Inline validation can be one of the most powerful tools to improve conversion. This classic study showed an average 22% conversion uplift when it was installed on forms.
If you are only validating user inputs upon submission you may want to AB test the effect that immediate user feedback has on results.
2. Error Messages
Are your error messages as clear and helpful as possible?
If your form analytics data is showing drop-off on a particular field, the error messages are one of the things you’ll need to AB test.
Try changing the copy to be more helpful and less accusatory.
The counterpart to error messages; instructional copy is crucial to avoiding mistakes occurring in the first place.
Again, the instructions need to be clear and unambiguous, so AB test different formulations and see if they make a difference to that particular field's abandonment and return rates.
4. Form Structure
A common form quandary is whether to create a single page form or one with multiple sections.
Whilst study data indicates that multi-step forms generally perform better, this is something you should experiment with on your form to be sure.
5. Question Order
Psychology is a funny thing. The order in which you ask questions can have a big effect on whether someone will continue to answer them.
Often the “Easy before Difficult” principle works. If you start with easy questions it makes the user more likely to answer the more difficult questions later on.
This doesn’t always hold, however. On insurance forms, some users are put off if you ask for their details first up.
They want a quote first before they will give you their precious email address. Experimentation will allow you to determine what the best flow is for your form.
6. Progress Bars
If you do have a multi-step form you can AB test whether a progress bar is helpful in pushing users towards successful completion of the form.
You can even trial which type of progress bar performs best eg. simple percentage Vs simple numbers Vs numbers and labels etc.
7. Individual Fields
Do you really need that phone number field? An AB test can prove what the effect of removing it will have on conversion.

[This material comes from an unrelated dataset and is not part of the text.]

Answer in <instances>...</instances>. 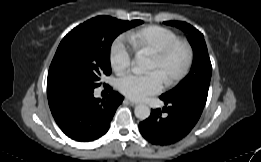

Although the prevailing wisdom states that removing fields can only benefit conversion, this is not always the case. Sometimes a field is crucial for credibility so getting rid of it has a detrimental effect on performance.
8. Allowing Saving
If you have a particularly long or involved form, does allowing the user to save as they go along make it more likely that they will convert? AB test and find out.
9. Social Proof
Trust badges can be a powerful way to inspire credibility and give the user enough confidence to commit to a purchase.
Experimentation can quantify trust badges effectiveness, and also which ones are the best to display on your form or checkout.
Similarly, you may want to test other types of social proofing such as customer testimonials or endorsements to see if they work for you.
10. Payment Methods
Are you missing a trick with the payment methods you accept? Through an AB test you can see if adding a payment method (such as a buy now, pay later provider like Klarna) makes a difference.
Baymard Institute data showed that, in the last 6 months, 7% of users abandoned a checkout that didn’t offer their preferred payment method, so it is worth clarifying if this is the case for you.
11. The Small Print
Users can be wary of the terms and conditions; CXL quote a study indicating a 19% difference in conversion between two different privacy treatments so you may want to trial different wording, positioning, etc of your consent boxes.
12. Call to Action
The classic “Red Button Vs Green Button” debate. You can AB test the submit button colour, copy and positioning. Everyone will have their own opinion on it so why not take bets on which one will “win” to make it a little more interesting…
Forms offer an almost endless variety of elements to AB test. Hone in on the most likely improvements using your form analytics data (using the above list as additional inspiration) and create your hypotheses.
Then use an AB test platform like Webtrends Optimize in conjunction with the form analytics software to drill down into which variants perform best.